-- Collected material follows --

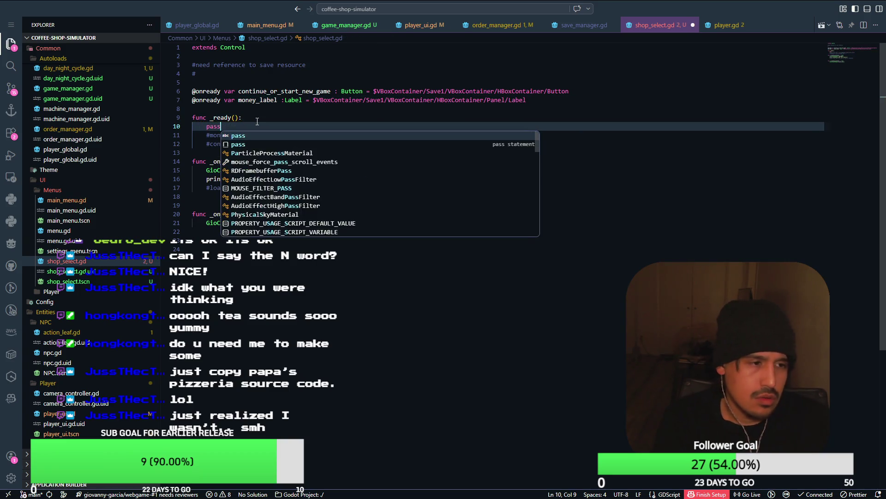
pyautogui.moveTo(257, 121); pyautogui.dragTo(245, 125)
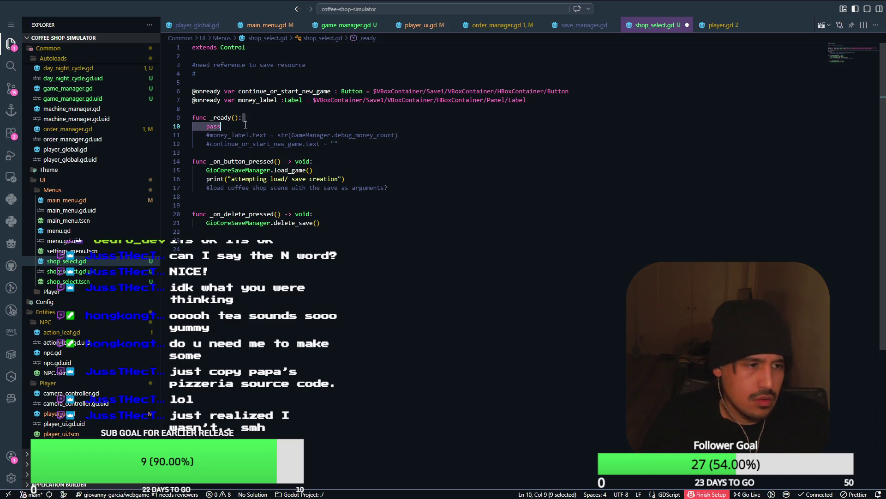
pyautogui.click(207, 135)
pyautogui.press('ctrl+slash')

-- Collected material concluded --

> **Action item**
Give the data again exactly as written, with all pictures left out.

> **Problem solution**
pyautogui.moveTo(257, 121); pyautogui.dragTo(245, 125)
pyautogui.click(207, 135)
pyautogui.press('ctrl+slash')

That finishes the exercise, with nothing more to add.